The dataset available here is intended to help with experiments regarding the assessment of research paper similarity. It provides a ground truth based on annotations made by 8 experts on 220 documents related to artificial intelligence. Using tf-idf with cosine similarity, the 30 most similar papers in a 16597-paper collection were found for each of the 220 papers. Each of those 30 papers was then manually tagged by an expert sufficient familiar with it as either similar or dissimilar.

The dataset is formed by the following three documents:

evaluation.txt: this file contains lines in the form:
doc_id1 POS doc_id2 , when the document with identifier doc_id2 was tagged as similar to the document with identifier .
doc_id1 NEG doc_id2 , when the document with identifier doc_id2 was tagged as not similar to the document with identifier .
testids.txt: this file contains the identifiers of the 220 papers which conform the test set.
documents.txt: this file contains records about the papers used in the experiments (the 220 papers plus the 30 most similar ones for each case, a total of 2881 papers).

The structure of a record in this last document is given by the following tags:

DOC, followed by the unique identifier of the document within the dataset
TIT, followed by the title of the paper
AUT, followed by the author(s) of the paper
JOU, followed by the journal in which the paper was published originally
YEA, followed by the year of publication of the paper
DOI, followed by the DOI of the paper.
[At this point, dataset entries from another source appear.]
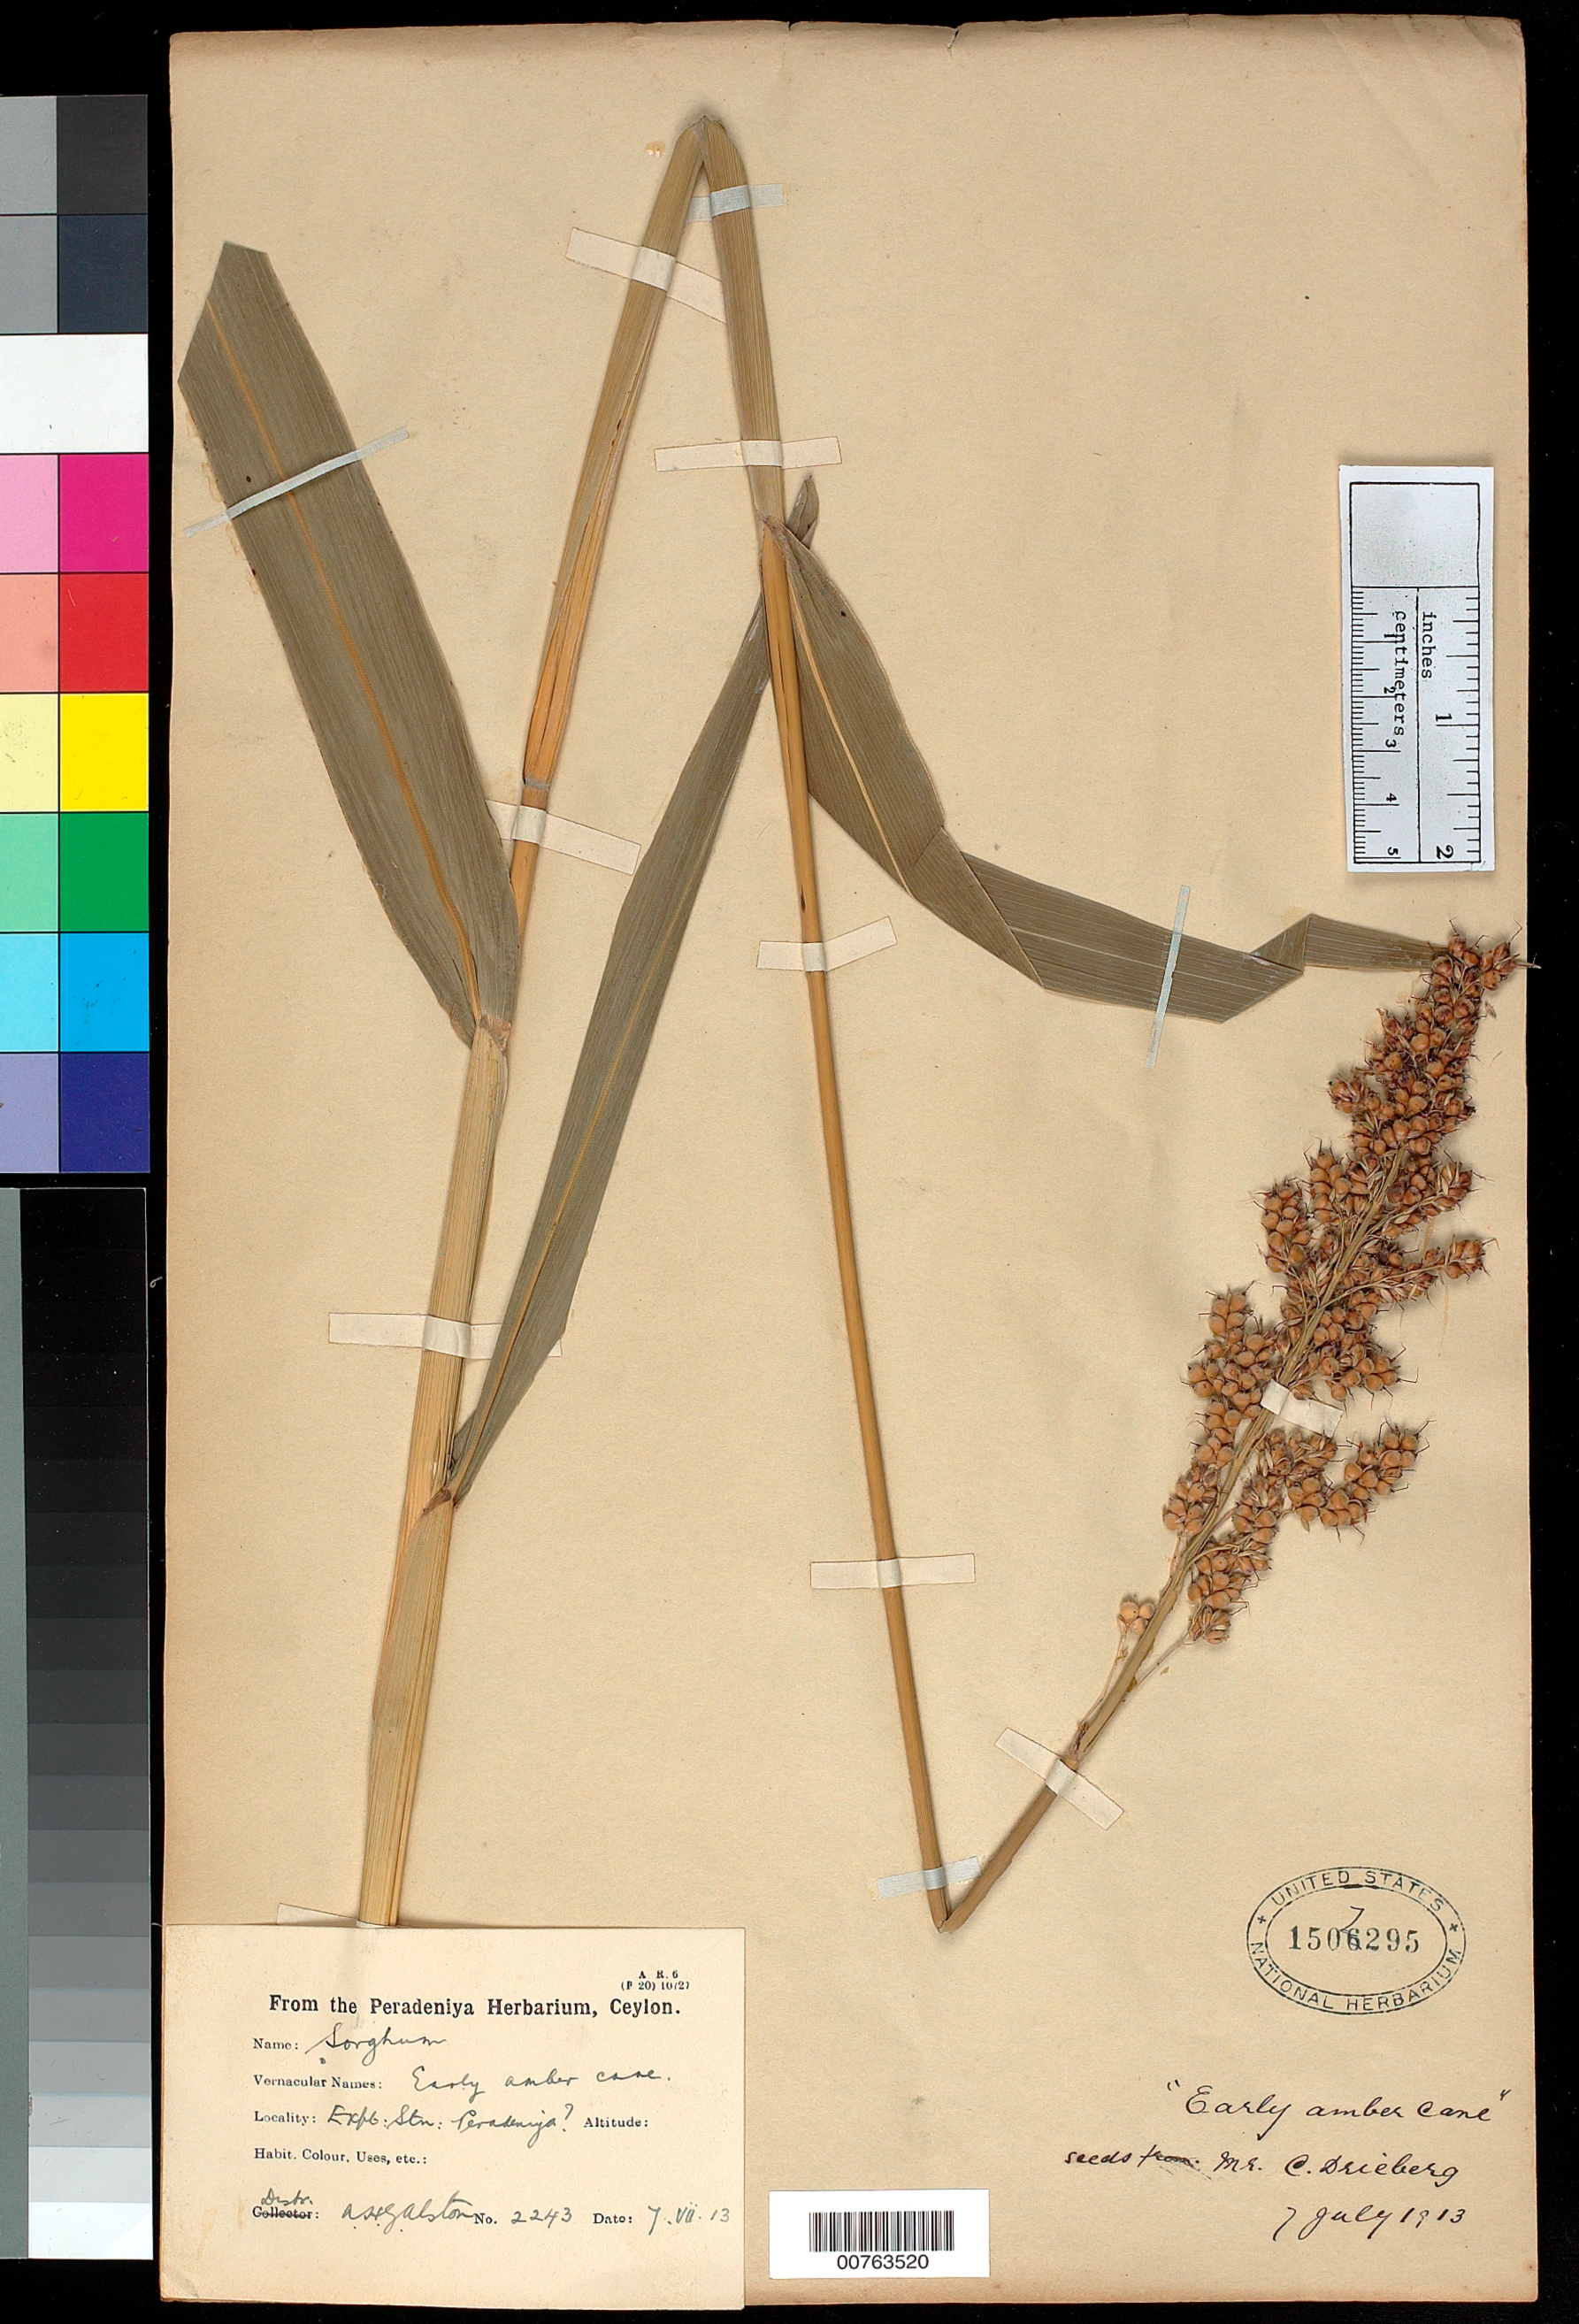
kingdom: Plantae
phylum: Tracheophyta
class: Liliopsida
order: Poales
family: Poaceae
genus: Sorghum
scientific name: Sorghum sp.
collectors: A. H. Alston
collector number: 2243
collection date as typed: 07 Jul 1913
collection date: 1913-07-07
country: Sri Lanka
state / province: Central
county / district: Kandy Dist.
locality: Expt. Station, Peradeniya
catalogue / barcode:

This last field is optional, as not all the papers had an available DOI
END, to indicate the end of the record

To evaluate the performance of any developed research paper similarity method, each paper p in the testids.txt file must thus be compared against 30 others indicated in evaluation.txt, some of which are tagged as similar (note: in some cases, a paper is compared to less than 30 documents, as in some cases the annotators had no complete certainty about the similarity, and those possible candidates were then just ignored).